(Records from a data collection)
Start of Block
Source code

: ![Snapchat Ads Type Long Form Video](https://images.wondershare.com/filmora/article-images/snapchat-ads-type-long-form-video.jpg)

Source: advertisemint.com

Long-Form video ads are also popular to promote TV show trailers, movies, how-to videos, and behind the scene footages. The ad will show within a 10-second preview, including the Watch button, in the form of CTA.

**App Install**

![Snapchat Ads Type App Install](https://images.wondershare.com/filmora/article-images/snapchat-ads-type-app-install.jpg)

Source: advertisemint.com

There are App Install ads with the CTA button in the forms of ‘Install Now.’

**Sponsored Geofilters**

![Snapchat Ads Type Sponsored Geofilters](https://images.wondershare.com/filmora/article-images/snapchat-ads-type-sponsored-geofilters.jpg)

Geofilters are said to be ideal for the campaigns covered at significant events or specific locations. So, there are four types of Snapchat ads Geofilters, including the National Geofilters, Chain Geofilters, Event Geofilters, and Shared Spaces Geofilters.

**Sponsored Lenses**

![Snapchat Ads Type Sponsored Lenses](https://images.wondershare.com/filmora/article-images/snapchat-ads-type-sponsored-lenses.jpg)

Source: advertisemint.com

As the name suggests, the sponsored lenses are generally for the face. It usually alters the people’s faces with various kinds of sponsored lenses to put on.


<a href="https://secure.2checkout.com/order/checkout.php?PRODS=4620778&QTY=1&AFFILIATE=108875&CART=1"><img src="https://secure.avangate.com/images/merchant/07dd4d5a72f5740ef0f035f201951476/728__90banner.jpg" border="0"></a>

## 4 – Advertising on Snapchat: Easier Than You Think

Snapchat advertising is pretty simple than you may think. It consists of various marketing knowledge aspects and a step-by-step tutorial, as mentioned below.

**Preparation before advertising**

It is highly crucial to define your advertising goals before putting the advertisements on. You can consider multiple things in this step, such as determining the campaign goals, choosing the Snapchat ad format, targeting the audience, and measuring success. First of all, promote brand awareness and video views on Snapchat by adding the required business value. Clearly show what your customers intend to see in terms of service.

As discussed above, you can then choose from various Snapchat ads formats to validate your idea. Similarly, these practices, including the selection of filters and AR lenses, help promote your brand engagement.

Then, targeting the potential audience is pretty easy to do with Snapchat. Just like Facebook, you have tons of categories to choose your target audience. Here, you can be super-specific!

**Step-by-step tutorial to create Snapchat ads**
End of Block
◆ PROBLEM DESCRIPTION
Reproduce every line of the records above word for word, with nothing changed or left out.

◆ OUTPUT
Source code

: ![Snapchat Ads Type Long Form Video](https://images.wondershare.com/filmora/article-images/snapchat-ads-type-long-form-video.jpg)

Source: advertisemint.com

Long-Form video ads are also popular to promote TV show trailers, movies, how-to videos, and behind the scene footages. The ad will show within a 10-second preview, including the Watch button, in the form of CTA.

**App Install**

![Snapchat Ads Type App Install](https://images.wondershare.com/filmora/article-images/snapchat-ads-type-app-install.jpg)

Source: advertisemint.com

There are App Install ads with the CTA button in the forms of ‘Install Now.’

**Sponsored Geofilters**

![Snapchat Ads Type Sponsored Geofilters](https://images.wondershare.com/filmora/article-images/snapchat-ads-type-sponsored-geofilters.jpg)

Geofilters are said to be ideal for the campaigns covered at significant events or specific locations. So, there are four types of Snapchat ads Geofilters, including the National Geofilters, Chain Geofilters, Event Geofilters, and Shared Spaces Geofilters.

**Sponsored Lenses**

![Snapchat Ads Type Sponsored Lenses](https://images.wondershare.com/filmora/article-images/snapchat-ads-type-sponsored-lenses.jpg)

Source: advertisemint.com

As the name suggests, the sponsored lenses are generally for the face. It usually alters the people’s faces with various kinds of sponsored lenses to put on.


<a href="https://secure.2checkout.com/order/checkout.php?PRODS=4620778&QTY=1&AFFILIATE=108875&CART=1"><img src="https://secure.avangate.com/images/merchant/07dd4d5a72f5740ef0f035f201951476/728__90banner.jpg" border="0"></a>

## 4 – Advertising on Snapchat: Easier Than You Think

Snapchat advertising is pretty simple than you may think. It consists of various marketing knowledge aspects and a step-by-step tutorial, as mentioned below.

**Preparation before advertising**

It is highly crucial to define your advertising goals before putting the advertisements on. You can consider multiple things in this step, such as determining the campaign goals, choosing the Snapchat ad format, targeting the audience, and measuring success. First of all, promote brand awareness and video views on Snapchat by adding the required business value. Clearly show what your customers intend to see in terms of service.

As discussed above, you can then choose from various Snapchat ads formats to validate your idea. Similarly, these practices, including the selection of filters and AR lenses, help promote your brand engagement.

Then, targeting the potential audience is pretty easy to do with Snapchat. Just like Facebook, you have tons of categories to choose your target audience. Here, you can be super-specific!

**Step-by-step tutorial to create Snapchat ads**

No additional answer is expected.